Syn Ze Sase Tri – Între două lumi

I paragoni promozionali il più delle volte sono costituiti da nomi altisonanti fatti a caso, quante volte ci è capitato di leggere i soliti monicker per poi ascoltare musica totalmente […]

I paragoni promozionali il più delle volte sono costituiti da nomi altisonanti fatti a caso, quante volte ci è capitato di leggere i soliti monicker per poi ascoltare musica totalmente differente da quella fonte?
Il disco d’esordio dei Syn Ze Sase Tri da questo punto di vista è assolutamente veritiero sin dall’inizio, giusto infatti citare primi Negura Bunget e Dimmu Borgir per descrivere la musica contenuta nell’esordio Între două lumi. Qui si parla un linguaggio di “rilevante sinfonismo”, epico in primis -direi nettamente più epico rispetto alle formazioni citate- e misantropico, dove la componente tastierosa arriva ad assumere un ruolo determinante e dominatore. Purtroppo il risultato non sarà dei migliori, per qualche motivo il disco non riesce a svolgere il sperato compito “incantatore” sino alla fine, lasciando parecchi traballanti vuoti durante il suo svolgimento. Non mi capita spesso di arrivare a termine album e non ricordare praticamente nulla di quello appena ascoltato, a volte questa situazione può aiutare incentivando continui ascolti, ma non in questo caso almeno, con un tipo di musica così diretto e “propositivo”.

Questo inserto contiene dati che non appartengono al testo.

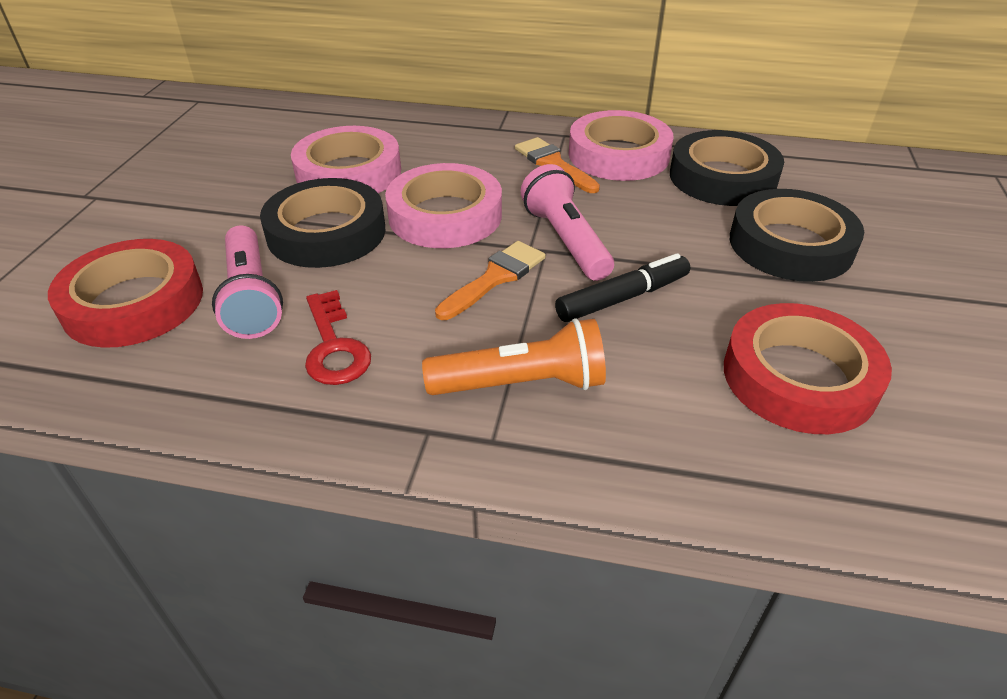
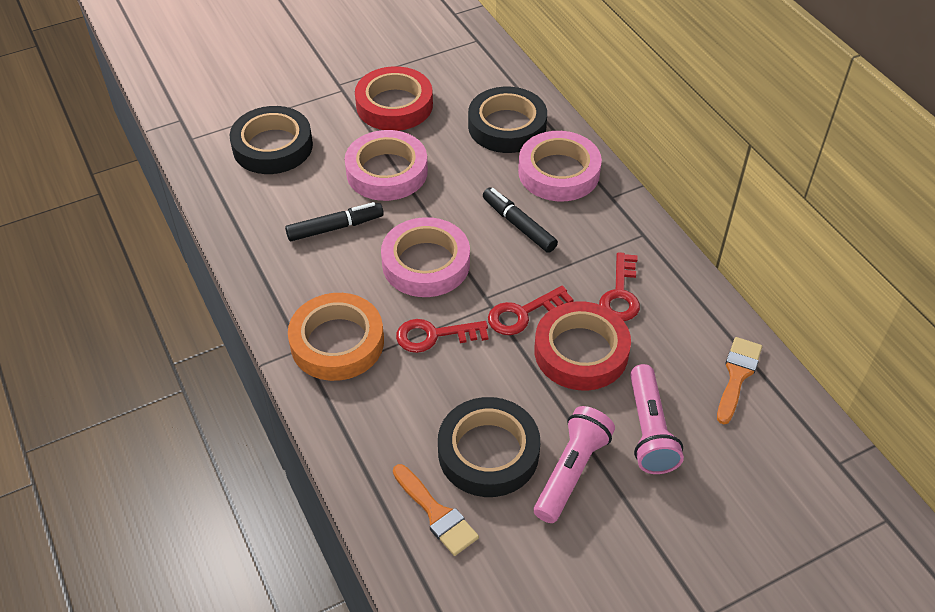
black marker: 1 -> 2
orange flashlight: 1 -> 0
orange tape: 0 -> 1
red key: 1 -> 3

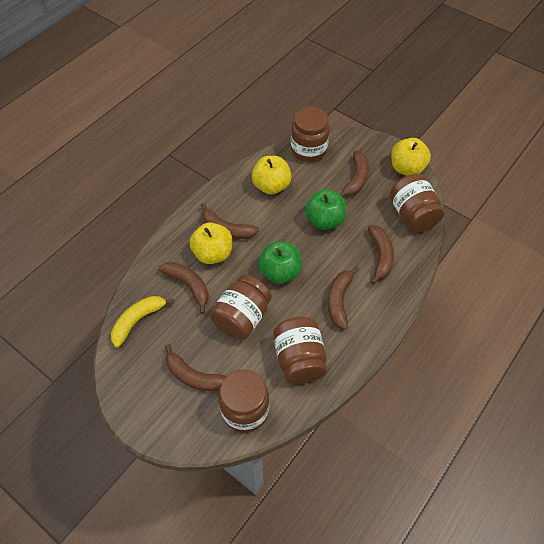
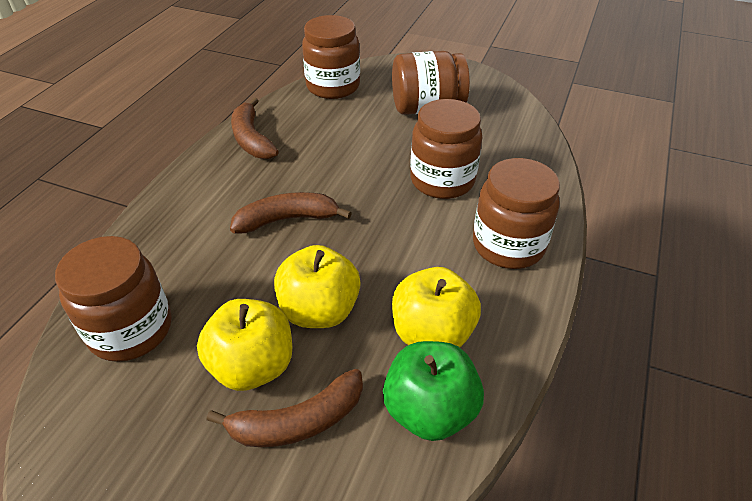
brown banana: 6 -> 3
green apple: 2 -> 1
yellow banana: 1 -> 0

Ho adorato i primi Negura Bunget come forse pochi (bene specificarlo), la loro formula astro/terrena dai risvolti selvatici è sempre riuscita nel darmi molto, mi fa strano ora ritrovare (grossomodo) lo stesso tipo di sound senza però rintracciare la medesima scintilla emozionale (diamine! eppure dovrebbe esserci). Tutto questo determina il voto basso e appena sufficiente di un disco suonato comunque bene, un album che potrà stuzzicare positivamente più di un individuo.
Ad esempio una Ziua din urmă eccelle nel far vibrare le chitarre su note alte, mentre si appiattisce sulla rimanenza mischiando maldestramente pomposità e violenza. Il problema poi risiede anche in quello che si cerca ovviamente, la copertina (e immagine del gruppo) in questo caso aiuta a capire dove i Syn Ze Sase Tri vogliono andare a parare (e chi si vuole ingolosire), musica da battaglia ma dall’approccio fortemente atmosferico. Riuscendo a vederla in questa maniera il disco assume un valore leggermente diverso, ben espresso dal brano che mi ha convinto maggiormente (assieme alla title track) dal titolo Făuritorul lumii.  Le seguenti Gând blestemat e A vieții roată portano avanti il percorso fra squillanti sinfonismi ed oscure asperità. Ci sono belle idee e buoni momenti, ma sono serviti confusamente, sembra di essere inglobati dentro un tunnel arido, dove riuscire a capire quello che avviene diventa pressoché impossibile. Spirit Etern è il manifesto del valore del disco, tratti molto buoni rovinati scioccamente (in questo caso aiuta anche quella produzione un pochino “finta” e patinata) da altri che portano ad un inesorabile e controproducente vicolo cieco. La title track per fortuna torna a far friggere le chitarre come tanto piace a me, anche i momenti epici -di pari passo- riescono qui al meglio, rattoppando le falle nate qui e lì sulla barca e lasciando quantomeno un ricordo positivo dell’intera opera.

Da Corb e Spin (ex Negura Bunget) era forse lecito aspettarsi qualcosina in più, ma in fondo in fondo nel suo piccolo Între două lumi rappresenta un altro “pericoloso” e intrigante passaggio in terra rumena, basta solo cercare di non “pomparlo” più del necessario.